2. Examined individual test cases that we were getting wrong (based on how much they contributed to the gradient). Realized that part of the problem is that our model was unable to express certain sentences, such as “people in boulder”, that required a single word to lexicalize to multiple predicates.
3. Realized that my cost function was completely flat (i.e. Hessian = 0, gradient = 0) in some regimes and that this was causing L-BFGS to get stuck and not move (but only due to being on a plateau rather than the actual global optimum). I fixed this and things improved by a lot.
4. Also switched to an unconstrained version of L-BFGS that is actually truly convex (unlike the previous one which only had convex level sets), and surprisingly found that this didn’t mess up the results much (as opposed to earlier, when some variables would become very large if left unconstrained and mess up the model).
5. Removed a bunch of examples that the current model is unable to get to investigate whether this improves things.

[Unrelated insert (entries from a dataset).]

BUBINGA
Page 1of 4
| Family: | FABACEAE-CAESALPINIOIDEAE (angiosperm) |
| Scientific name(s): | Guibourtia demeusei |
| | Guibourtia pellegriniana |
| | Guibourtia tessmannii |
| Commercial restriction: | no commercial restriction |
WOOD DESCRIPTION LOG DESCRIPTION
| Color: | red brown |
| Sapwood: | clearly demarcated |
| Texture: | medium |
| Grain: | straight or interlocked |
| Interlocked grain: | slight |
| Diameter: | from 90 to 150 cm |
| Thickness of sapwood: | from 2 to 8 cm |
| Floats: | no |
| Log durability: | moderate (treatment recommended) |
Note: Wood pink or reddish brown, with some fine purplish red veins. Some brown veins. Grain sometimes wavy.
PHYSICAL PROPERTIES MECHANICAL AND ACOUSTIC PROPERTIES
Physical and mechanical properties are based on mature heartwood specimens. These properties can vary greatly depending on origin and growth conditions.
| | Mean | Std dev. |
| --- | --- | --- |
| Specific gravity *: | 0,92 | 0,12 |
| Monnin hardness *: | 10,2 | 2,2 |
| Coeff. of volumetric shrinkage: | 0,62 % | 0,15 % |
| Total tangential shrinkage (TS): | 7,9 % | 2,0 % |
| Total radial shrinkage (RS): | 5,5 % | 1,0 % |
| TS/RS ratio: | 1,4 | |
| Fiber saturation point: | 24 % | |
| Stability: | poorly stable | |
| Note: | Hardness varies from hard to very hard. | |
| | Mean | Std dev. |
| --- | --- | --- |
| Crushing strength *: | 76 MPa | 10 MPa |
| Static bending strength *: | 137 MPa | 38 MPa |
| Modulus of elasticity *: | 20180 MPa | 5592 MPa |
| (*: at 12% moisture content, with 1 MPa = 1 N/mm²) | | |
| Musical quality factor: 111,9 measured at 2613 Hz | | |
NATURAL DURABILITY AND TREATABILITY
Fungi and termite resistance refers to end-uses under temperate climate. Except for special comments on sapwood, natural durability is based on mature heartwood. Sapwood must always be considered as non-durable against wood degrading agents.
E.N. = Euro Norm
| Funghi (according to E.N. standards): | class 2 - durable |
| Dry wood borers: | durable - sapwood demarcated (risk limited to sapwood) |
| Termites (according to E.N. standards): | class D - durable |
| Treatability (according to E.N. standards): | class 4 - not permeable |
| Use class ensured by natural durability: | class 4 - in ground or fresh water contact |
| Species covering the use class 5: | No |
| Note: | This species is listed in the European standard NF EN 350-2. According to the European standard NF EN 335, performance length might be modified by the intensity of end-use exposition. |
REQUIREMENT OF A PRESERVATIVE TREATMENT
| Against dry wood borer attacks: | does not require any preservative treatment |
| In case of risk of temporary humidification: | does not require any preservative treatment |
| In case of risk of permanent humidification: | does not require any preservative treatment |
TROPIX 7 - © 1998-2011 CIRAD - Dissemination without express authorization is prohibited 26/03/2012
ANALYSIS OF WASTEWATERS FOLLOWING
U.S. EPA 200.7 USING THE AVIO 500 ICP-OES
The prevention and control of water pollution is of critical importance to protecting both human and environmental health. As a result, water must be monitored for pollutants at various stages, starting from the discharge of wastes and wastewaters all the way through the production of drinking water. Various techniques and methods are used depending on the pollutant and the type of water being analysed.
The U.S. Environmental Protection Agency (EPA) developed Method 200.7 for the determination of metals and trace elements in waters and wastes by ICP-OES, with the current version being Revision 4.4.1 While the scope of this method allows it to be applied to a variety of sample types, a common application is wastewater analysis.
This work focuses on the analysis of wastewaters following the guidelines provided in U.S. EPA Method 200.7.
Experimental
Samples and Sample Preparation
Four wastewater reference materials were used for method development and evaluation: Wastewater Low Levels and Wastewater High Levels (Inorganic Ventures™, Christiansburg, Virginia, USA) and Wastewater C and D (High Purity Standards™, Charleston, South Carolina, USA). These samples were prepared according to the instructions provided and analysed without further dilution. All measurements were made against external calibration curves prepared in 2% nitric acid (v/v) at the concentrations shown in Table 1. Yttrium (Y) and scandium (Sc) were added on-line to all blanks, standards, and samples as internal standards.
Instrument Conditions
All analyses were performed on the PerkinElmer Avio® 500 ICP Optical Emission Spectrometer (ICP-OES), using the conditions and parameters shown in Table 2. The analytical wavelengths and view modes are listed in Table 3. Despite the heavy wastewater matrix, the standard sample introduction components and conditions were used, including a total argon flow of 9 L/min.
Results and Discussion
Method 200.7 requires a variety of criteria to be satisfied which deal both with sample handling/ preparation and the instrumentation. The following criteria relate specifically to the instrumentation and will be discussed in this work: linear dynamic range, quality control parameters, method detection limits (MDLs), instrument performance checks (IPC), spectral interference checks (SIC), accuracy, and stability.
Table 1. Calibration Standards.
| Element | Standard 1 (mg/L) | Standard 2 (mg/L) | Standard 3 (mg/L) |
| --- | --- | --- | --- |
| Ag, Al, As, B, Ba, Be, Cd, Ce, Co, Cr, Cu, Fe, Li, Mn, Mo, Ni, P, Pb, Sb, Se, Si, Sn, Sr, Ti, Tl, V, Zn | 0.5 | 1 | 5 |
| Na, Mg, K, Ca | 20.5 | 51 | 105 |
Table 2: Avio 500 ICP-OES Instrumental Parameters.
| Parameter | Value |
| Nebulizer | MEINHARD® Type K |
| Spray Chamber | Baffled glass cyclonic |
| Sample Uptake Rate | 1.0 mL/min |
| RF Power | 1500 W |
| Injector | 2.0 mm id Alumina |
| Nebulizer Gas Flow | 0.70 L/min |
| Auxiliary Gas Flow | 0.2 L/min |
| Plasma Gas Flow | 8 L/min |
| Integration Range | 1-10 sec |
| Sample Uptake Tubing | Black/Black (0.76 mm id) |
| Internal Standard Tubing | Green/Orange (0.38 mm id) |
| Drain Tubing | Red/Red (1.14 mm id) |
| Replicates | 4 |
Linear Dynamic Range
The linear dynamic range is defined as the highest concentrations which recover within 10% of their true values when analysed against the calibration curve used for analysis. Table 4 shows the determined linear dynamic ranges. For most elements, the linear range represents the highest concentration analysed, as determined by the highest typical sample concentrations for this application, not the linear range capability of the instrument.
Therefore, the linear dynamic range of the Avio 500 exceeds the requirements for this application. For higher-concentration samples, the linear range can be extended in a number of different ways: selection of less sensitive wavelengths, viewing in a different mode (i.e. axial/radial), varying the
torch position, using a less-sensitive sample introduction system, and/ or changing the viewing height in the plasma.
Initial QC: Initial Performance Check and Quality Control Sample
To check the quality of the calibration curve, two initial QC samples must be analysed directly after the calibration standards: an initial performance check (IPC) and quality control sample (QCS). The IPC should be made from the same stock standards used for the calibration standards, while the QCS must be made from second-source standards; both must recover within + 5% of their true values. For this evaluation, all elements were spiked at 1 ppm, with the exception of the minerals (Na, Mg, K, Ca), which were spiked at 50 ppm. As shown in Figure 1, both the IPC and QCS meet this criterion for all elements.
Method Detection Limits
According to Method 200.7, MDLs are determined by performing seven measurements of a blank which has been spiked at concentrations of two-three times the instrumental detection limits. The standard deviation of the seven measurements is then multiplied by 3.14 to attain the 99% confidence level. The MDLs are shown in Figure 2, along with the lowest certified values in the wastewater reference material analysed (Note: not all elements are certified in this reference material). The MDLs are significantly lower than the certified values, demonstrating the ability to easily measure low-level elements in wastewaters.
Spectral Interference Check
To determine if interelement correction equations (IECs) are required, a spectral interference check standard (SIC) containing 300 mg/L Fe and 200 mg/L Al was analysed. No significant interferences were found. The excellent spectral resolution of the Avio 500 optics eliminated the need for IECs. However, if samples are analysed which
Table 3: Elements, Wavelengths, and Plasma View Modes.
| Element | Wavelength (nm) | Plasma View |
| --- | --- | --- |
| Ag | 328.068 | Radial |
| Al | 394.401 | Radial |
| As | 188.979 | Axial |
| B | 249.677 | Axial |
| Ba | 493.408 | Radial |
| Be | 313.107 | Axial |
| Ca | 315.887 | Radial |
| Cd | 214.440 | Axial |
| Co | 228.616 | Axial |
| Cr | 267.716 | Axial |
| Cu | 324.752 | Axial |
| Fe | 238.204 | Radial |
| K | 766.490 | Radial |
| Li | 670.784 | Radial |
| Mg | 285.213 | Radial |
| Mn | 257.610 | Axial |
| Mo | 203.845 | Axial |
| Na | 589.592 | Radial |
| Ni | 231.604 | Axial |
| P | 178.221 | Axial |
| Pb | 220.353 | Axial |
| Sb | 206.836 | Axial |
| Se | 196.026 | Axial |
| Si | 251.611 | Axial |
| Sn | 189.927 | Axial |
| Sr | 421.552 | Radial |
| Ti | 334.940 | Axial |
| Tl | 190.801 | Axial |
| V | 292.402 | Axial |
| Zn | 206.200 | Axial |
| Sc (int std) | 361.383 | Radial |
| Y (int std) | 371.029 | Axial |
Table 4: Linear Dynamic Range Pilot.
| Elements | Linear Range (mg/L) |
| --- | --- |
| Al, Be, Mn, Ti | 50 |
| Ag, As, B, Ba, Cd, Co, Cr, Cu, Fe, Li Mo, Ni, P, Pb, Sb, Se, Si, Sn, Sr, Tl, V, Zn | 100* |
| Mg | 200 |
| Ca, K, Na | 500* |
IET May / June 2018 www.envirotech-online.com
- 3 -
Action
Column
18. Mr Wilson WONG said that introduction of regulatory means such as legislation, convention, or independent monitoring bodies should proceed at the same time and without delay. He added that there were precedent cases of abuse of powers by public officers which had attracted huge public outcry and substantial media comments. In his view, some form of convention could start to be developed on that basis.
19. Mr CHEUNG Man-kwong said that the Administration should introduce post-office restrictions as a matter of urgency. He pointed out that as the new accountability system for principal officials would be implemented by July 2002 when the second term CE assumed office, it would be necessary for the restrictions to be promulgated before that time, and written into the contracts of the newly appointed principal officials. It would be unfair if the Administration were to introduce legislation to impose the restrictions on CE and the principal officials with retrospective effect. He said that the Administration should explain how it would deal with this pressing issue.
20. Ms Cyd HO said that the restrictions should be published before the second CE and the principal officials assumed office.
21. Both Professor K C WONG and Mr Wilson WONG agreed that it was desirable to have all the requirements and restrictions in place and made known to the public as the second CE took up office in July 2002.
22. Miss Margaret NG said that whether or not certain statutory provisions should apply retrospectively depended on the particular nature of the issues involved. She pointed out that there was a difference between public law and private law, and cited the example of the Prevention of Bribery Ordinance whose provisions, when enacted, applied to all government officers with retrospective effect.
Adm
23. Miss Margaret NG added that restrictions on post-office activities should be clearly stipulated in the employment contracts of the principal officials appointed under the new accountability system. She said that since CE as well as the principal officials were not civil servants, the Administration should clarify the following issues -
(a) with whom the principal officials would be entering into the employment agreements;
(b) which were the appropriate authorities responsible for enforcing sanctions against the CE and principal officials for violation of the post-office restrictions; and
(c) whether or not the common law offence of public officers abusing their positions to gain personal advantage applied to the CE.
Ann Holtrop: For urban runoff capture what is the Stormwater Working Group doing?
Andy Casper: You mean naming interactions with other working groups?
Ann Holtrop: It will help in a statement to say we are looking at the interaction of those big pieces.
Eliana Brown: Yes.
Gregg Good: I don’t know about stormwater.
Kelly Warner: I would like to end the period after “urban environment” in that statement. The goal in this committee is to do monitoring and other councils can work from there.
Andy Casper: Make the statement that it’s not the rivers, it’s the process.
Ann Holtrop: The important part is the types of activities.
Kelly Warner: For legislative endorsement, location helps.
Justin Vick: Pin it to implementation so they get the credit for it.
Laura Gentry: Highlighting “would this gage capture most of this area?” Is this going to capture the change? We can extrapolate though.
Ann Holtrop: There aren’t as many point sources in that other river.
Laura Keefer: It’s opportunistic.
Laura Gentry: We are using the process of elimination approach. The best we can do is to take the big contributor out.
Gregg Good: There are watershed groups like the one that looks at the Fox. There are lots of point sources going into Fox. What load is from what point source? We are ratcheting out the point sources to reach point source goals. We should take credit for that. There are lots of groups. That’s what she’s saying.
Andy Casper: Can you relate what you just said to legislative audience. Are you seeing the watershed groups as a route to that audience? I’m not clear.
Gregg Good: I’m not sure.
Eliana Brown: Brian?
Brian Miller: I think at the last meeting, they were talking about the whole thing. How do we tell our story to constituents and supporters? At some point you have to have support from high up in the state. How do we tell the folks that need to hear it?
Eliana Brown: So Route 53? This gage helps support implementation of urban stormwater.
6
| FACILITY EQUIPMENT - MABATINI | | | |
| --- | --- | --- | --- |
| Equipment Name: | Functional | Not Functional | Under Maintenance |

6. Augmented the model to be able to get a substantial portion of those examples, then re-ran the algorithm on the full training set; I now get 65% training-set accuracy and 50% hold-out accuracy, which is a substantial improvement from before! I realized there were still a few issues with what I was doing, so I am now re-running with a slightly different model and hoping that I get even higher accuracy. After that I will examine what I am still getting wrong and see what the right next step is.
In the meantime, I’ll also be doing a bit of prep work for CS299T, the class that I’m TA’ing next quarter.